Competition from Sony and Nintendo
sent prices into free-fall and Sega's market share into a nosedive. In
a desperate attempt to move stacks of unsold machines, Mr. Nakayama ordered
up costly special promotions in which Sega gave away free games with each
Saturn console. The financial losses only mounted.
Stunned by the red ink, Mr. Irimajiri
drew up a strategy to write off and dispose of the unsold inventory. "Mr.
Nakayama's style was not to do that," Mr. Irimajiri says, adding that Mr.
Nakayama ordered the U.S. unit to sell the unwanted machines anyway. "In
such instances, I had great sympathy with Sega of America managers."
Mr. Kalinske resigned in July 1996.
Most of his managers wound up leaving, too. "Nobody could have succeeded
marketing that thing," Mr. Kalinske says.
Back in Japan, Sega's troubles were
quickly reflected in its stock price, which plummeted by more than half
between late 1995 and early 1998. The stock's slide spurred the long-quiescent
Mr. Okawa - whose CSK Corp. is Sega's largest shareholder, with a 20% stake
- to take a more active role in the company.
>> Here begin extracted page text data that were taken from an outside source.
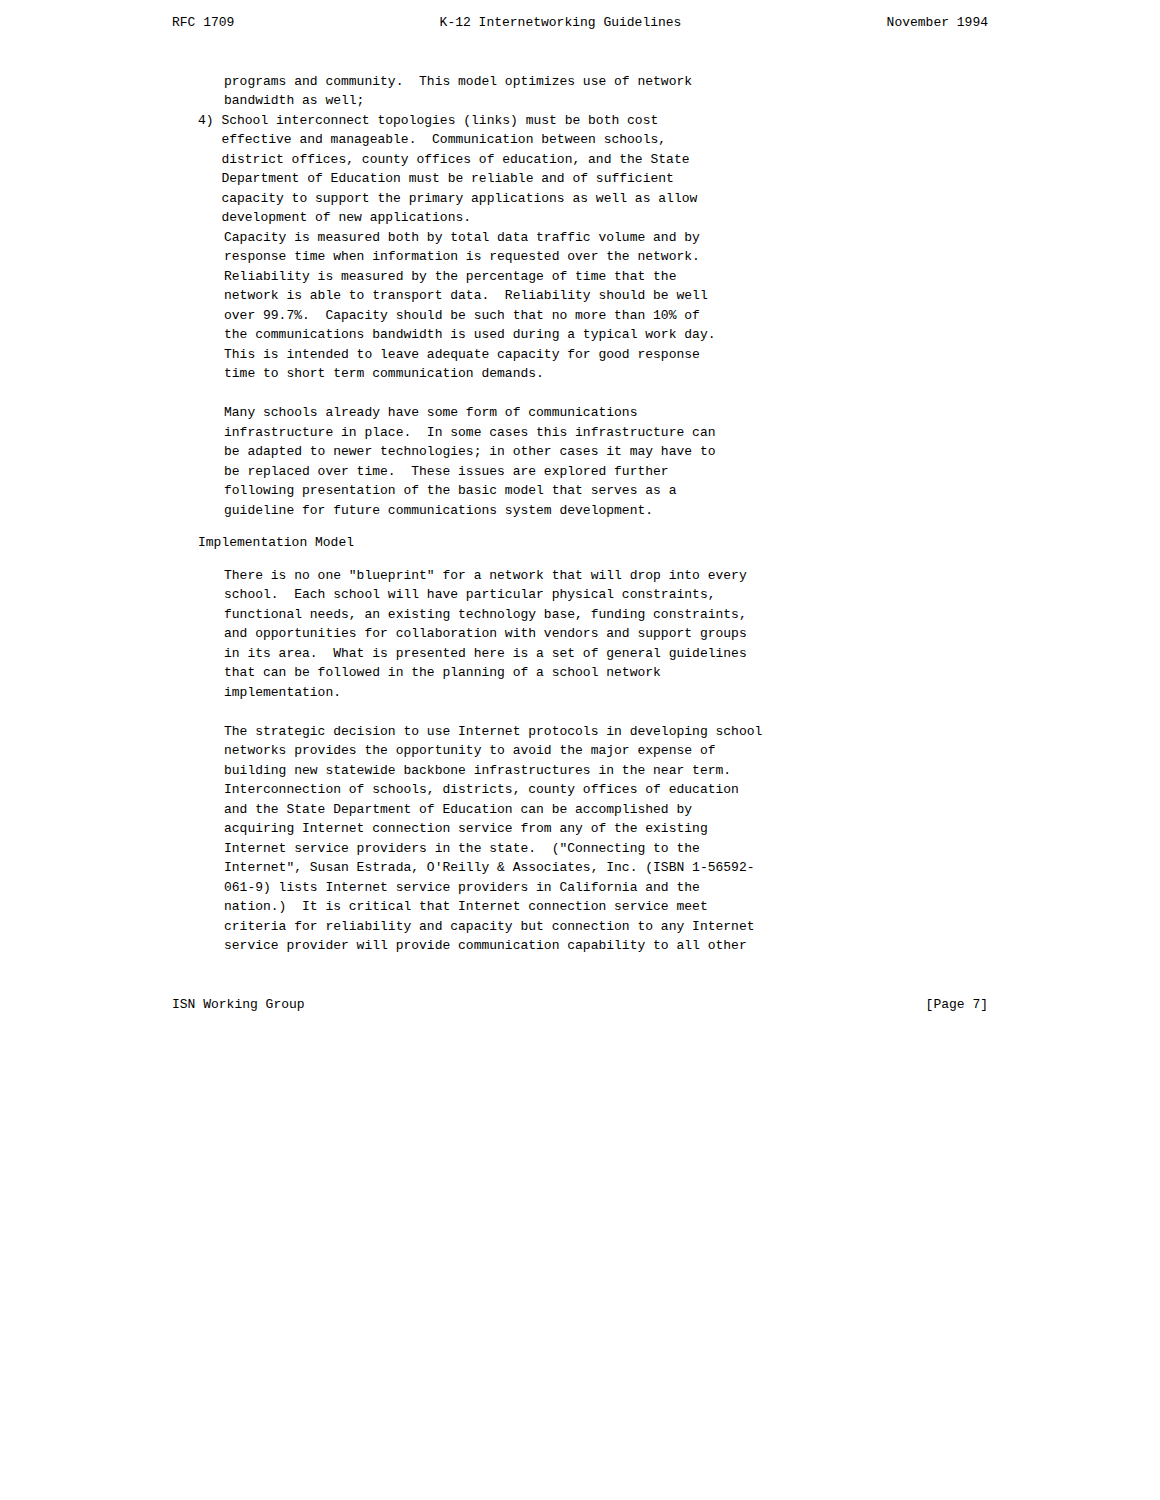RFC 1709 K-12 Internetworking Guidelines November 1994
programs and community.  This model optimizes use of network
bandwidth as well;
4) School interconnect topologies (links) must be both cost
   effective and manageable.  Communication between schools,
   district offices, county offices of education, and the State
   Department of Education must be reliable and of sufficient
   capacity to support the primary applications as well as allow
   development of new applications.
Capacity is measured both by total data traffic volume and by
response time when information is requested over the network.
Reliability is measured by the percentage of time that the
network is able to transport data.  Reliability should be well
over 99.7%.  Capacity should be such that no more than 10% of
the communications bandwidth is used during a typical work day.
This is intended to leave adequate capacity for good response
time to short term communication demands.

Many schools already have some form of communications
infrastructure in place.  In some cases this infrastructure can
be adapted to newer technologies; in other cases it may have to
be replaced over time.  These issues are explored further
following presentation of the basic model that serves as a
guideline for future communications system development.
Implementation Model
There is no one "blueprint" for a network that will drop into every
school.  Each school will have particular physical constraints,
functional needs, an existing technology base, funding constraints,
and opportunities for collaboration with vendors and support groups
in its area.  What is presented here is a set of general guidelines
that can be followed in the planning of a school network
implementation.

The strategic decision to use Internet protocols in developing school
networks provides the opportunity to avoid the major expense of
building new statewide backbone infrastructures in the near term.
Interconnection of schools, districts, county offices of education
and the State Department of Education can be accomplished by
acquiring Internet connection service from any of the existing
Internet service providers in the state.  ("Connecting to the
Internet", Susan Estrada, O'Reilly & Associates, Inc. (ISBN 1-56592-
061-9) lists Internet service providers in California and the
nation.)  It is critical that Internet connection service meet
criteria for reliability and capacity but connection to any Internet
service provider will provide communication capability to all other
ISN Working Group [Page 7]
In June 1998, Mr. Nakayama
became vice chairman, clearing the way for Mr. Irimajiri to take the presidency,
close down the Saturn business, and pave the way for the Dreamcast.
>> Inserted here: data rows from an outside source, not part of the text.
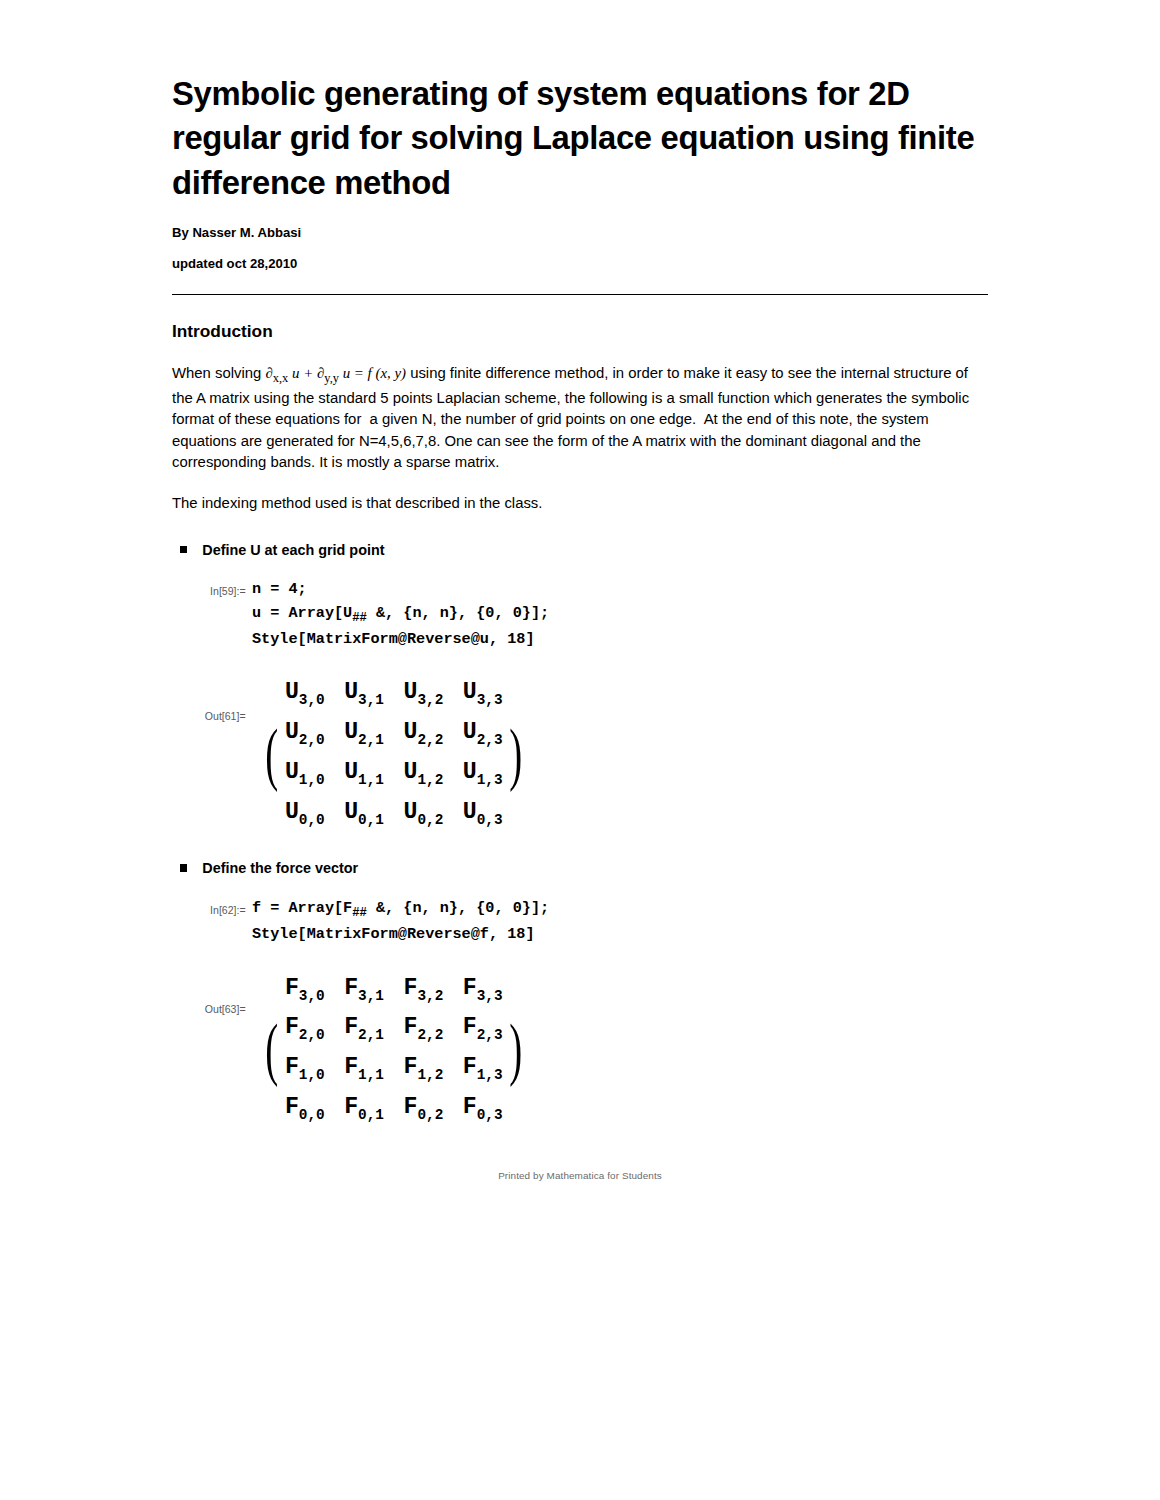Symbolic generating of system equations for 2D regular grid for solving Laplace equation using finite difference method
By Nasser M. Abbasi
updated oct 28,2010
Introduction
When solving ∂x,x u + ∂y,y u = f (x, y) using finite difference method, in order to make it easy to see the internal structure of the A matrix using the standard 5 points Laplacian scheme, the following is a small function which generates the symbolic format of these equations for a given N, the number of grid points on one edge. At the end of this note, the system equations are generated for N=4,5,6,7,8. One can see the form of the A matrix with the dominant diagonal and the corresponding bands. It is mostly a sparse matrix.
The indexing method used is that described in the class.
Define U at each grid point
In[59]:=
n = 4; u = Array[U## &, {n, n}, {0, 0}]; Style[MatrixForm@Reverse@u, 18]
Out[61]=
(
| U 3,0 | U 3,1 | U 3,2 | U 3,3 |
| U 2,0 | U 2,1 | U 2,2 | U 2,3 |
| U 1,0 | U 1,1 | U 1,2 | U 1,3 |
| U 0,0 | U 0,1 | U 0,2 | U 0,3 |
)
Define the force vector
In[62]:=
f = Array[F## &, {n, n}, {0, 0}]; Style[MatrixForm@Reverse@f, 18]
Out[63]=
(
| F 3,0 | F 3,1 | F 3,2 | F 3,3 |
| F 2,0 | F 2,1 | F 2,2 | F 2,3 |
| F 1,0 | F 1,1 | F 1,2 | F 1,3 |
| F 0,0 | F 0,1 | F 0,2 | F 0,3 |
)
Printed by Mathematica for Students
Prior to his ouster, Mr. Stolar insisted
that, this time, the U.S. team would get everything right. Early signs
have been good: Sega will launch the Dreamcast in 15,000 U.S. stores at
a price of $199 for the console, with 16 games available. The company anticipates
sales of as many as onemillion units in the first six months after launch.
The main ad campaign makes its debut Thursday during the annual MTV Video
Music Awards in New York. A fleet of trucks will roll out, stopping at
shopping malls, arcades and other venues to hand out Sega T-shirts and
other memorabilia.
"Nothing is going to stop us from going
to the goal line," Mr. Stolar said in an interview on Aug. 6. "We're not
going to make the same mistake twice."